Caractéristiques de l'actuelle codification
D'une part, on codifie à droit constant. Ce qui signifie qu'on ne modifie jamais le droit dans une opération de codification. On va simplement reprendre l'ensemble des textes qui existent sur un domaine et on va les remettre en perspective, les réorganiser, les présenter selon un plan défini. Un classement documentaire en quelque sorte…
D'autre part, on va respecter le parallélisme des formes pour la promulgation des différentes parties des codes. Ce qui veut dire en clair que la partie législative sera promulguée par une loi et que la partie réglementaire sera promulguée par un décret. Les précédentes opérations de codification contemporaines (première commission) avaient toutes été réalisées par un décret en Conseil d’État. On considérait alors que la simple remise en forme de textes préexistants n’entraînait pas de conséquences telles qu’il faille importuner le législateur pour si peu…
A titre d’exemple, pris dans le droit de l’information, la partie législative du code la propriété intellectuelle a été promulguée par une loi du 1er juillet 1992.  Elle a abrogé formellement l’ensemble des textes qu’elle réintégrait dans le code. Ainsi la loi du 11 mars 1957, relative à la propriété littéraire et artistique, a-t-elle été abrogée… pour se retrouver mot pour mot, redistribuée dans le livre 1er du code. La partie réglementaire du même code a été publiée par un décret du 10 avril 1995. Il a parallèlement abrogé l’ensemble des dispositions réglementaires qu’il reprenait. Des tables de concordance entre les articles des anciens textes et ceux du code sont publiées par le JO et les différents éditeurs, afin que les praticiens puissent s’adapter.
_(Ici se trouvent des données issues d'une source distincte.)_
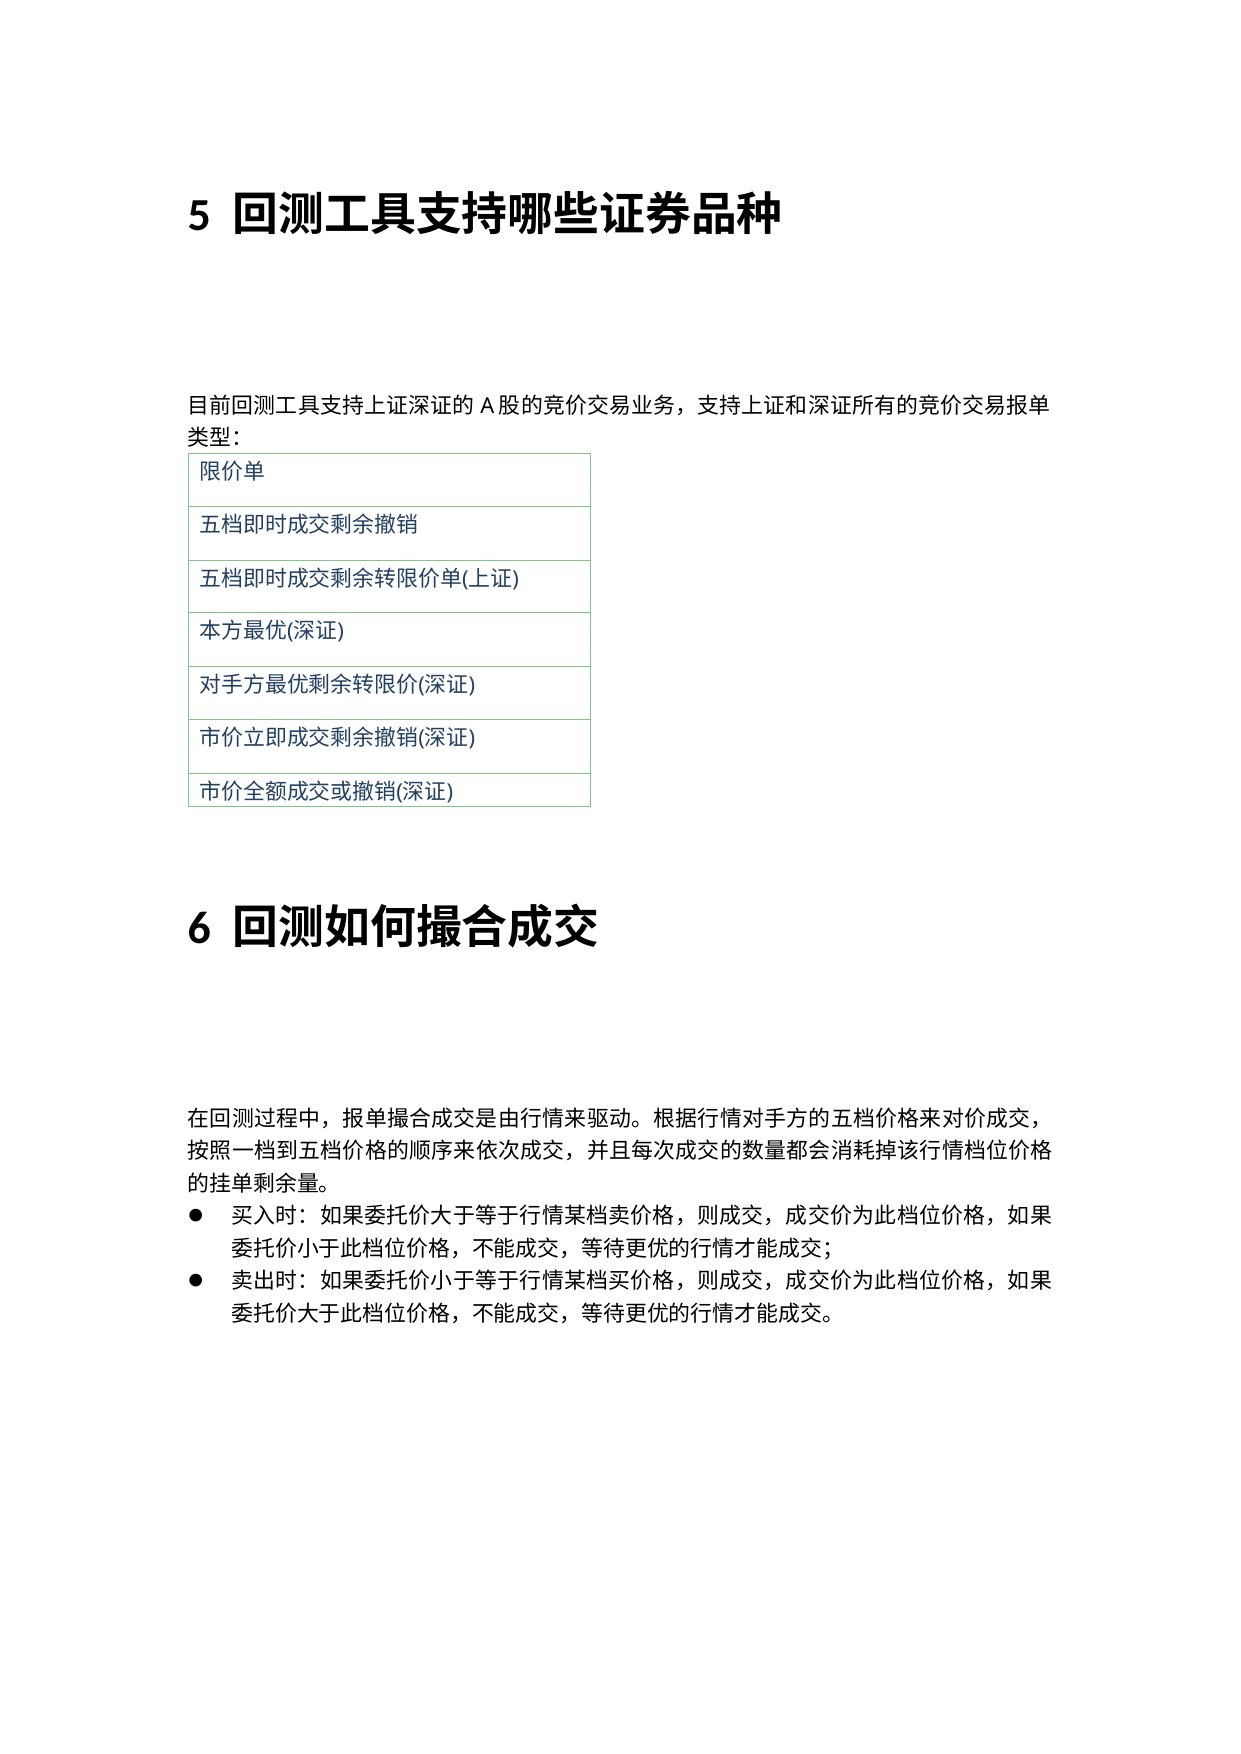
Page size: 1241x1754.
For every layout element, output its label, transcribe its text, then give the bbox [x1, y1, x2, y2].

table_cell 对手方最优剩余转限价(深证) [189, 667, 590, 719]
table_header 限价单 [189, 454, 590, 506]
list 买入时：如果委托价大于等于行情某档卖价格，则成交，成交价为此档位价格，如果委托价小于此档位价格，不能成交，等待更优的行情才能成交； [187, 1198, 1053, 1263]
table_cell 市价立即成交剩余撤销(深证) [189, 720, 590, 773]
text 在回测过程中，报单撮合成交是由行情来驱动。根据行情对手方的五档价格来对价成交，按照一档到五档价格的顺序来依次成交，并且每次成交的数量都会消耗掉该行情档位价格的挂单剩余量。 [187, 1101, 1053, 1198]
text 目前回测工具支持上证深证的A股的竞价交易业务，支持上证和深证所有的竞价交易报单类型： [187, 387, 1053, 452]
table_cell 市价全额成交或撤销(深证) [189, 774, 590, 806]
subtitle 回测如何撮合成交 [187, 875, 1053, 973]
subtitle 回测工具支持哪些证券品种 [187, 162, 1053, 259]
table_cell 五档即时成交剩余撤销 [189, 507, 590, 559]
list 卖出时：如果委托价小于等于行情某档买价格，则成交，成交价为此档位价格，如果委托价大于此档位价格，不能成交，等待更优的行情才能成交。 [187, 1263, 1053, 1328]
table_cell 五档即时成交剩余转限价单(上证) [189, 561, 590, 612]
table_cell 本方最优(深证) [189, 613, 590, 666]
Cf. notre fiche présentant la liste des codes officiels actuellement publiés

5. Les codes et l'édition privée

Du code brut au code annoté
Une code officiel est constitué du seul texte mis en forme selon les méthodes décrites ci-dessus. Il est promulgué en annexe du Journal officiel, édition Lois et Décrets. Ce type de code ensuite est édité régulièrement en brochure par la Direction des Journaux officiels.
L'édition privée s'est saisie des codes et les a fortement augmentés d'enrichissements informationnels tels que renvois aux articles du même code, d'un code à l'autre, insertion de textes connexes aux sujets traités dans le code. Mais la force de ces outils documentaires est le renvoi à la jursiprudence traitée de manière raisonnée sous chaque article du code. Complété par des renvois à des études doctrinales, les codes de l'édition privée constituent de véritables hyperdocuments avant la lettre.
Les vrais codes et les faux codes
Ce que nous venons de décrire constitue ce que nous appelons les vrais codes. Mais l'édition privée a pris l'initaitive d'éditer également sous le nom de codes des documents qui sont en réalité des compilations de textes non codifiés. Ce sont ces documents que nous appelons faux codes (2).
L'aventure prend des allures surréalistes lorsque le prétendu code prend le nom d'un code officiellement annoncé par la Commission supérieure de codification et jamais abouti. C'est le cas pour le code du sport de chez Dalloz. Plus étonnant était le très officiel code de commerce qui était devenu par la force des choses une compilation puisque le droit commercial n'avait plus été codifié en France depuis la dernière guerre mondiale. Le code officiel s'était donc trouvé vidé de sa substance et les codes privés s'efforçaient de réunir en un ouvrage tous les textes épars du droit commercial. La question est réglée depuis septembre 2000 avec le promulgation d'une nouvelle version du code de commerce.
Parmi les plus célèbres de ces faux codes, il faut citer entre autres le code administratif, le codes des sociétés, le code des loyers et de la copropriété, qui sont des agencements de codes ou d'extraits de codes augmentés de textes non codifiés.
Ces faux codes ont une grande valeur pratique. Dans le domaine du droit de l'information, nous citerons le récent code de la communication de chez Dalloz qui présente une assez vaste sélection de textes sur le droit de l'information et de la communication.

 
© Didier Frochot – janvier 2002

Notes du texte

1 - Sur cette question, voir l'excellent mémoire de l'INTD que nous avons eu le plaisir de conduire : La codification : une démarche d'information pour favoriser l'accès au droit ? / Eve-Marie Facomprez-Davy. – Mémoire de DESS soutenu le 6 octobre 1997 à l'INTD. – 144 p. 
2 - André Dunes (cf. bibliographie) les nommait plus malicieusement les codes "sauvages", sans qu'il y ait nulle critique de la part de celui qui fut longtemps de rédacteur en chef du Recueil Dalloz-Sirey...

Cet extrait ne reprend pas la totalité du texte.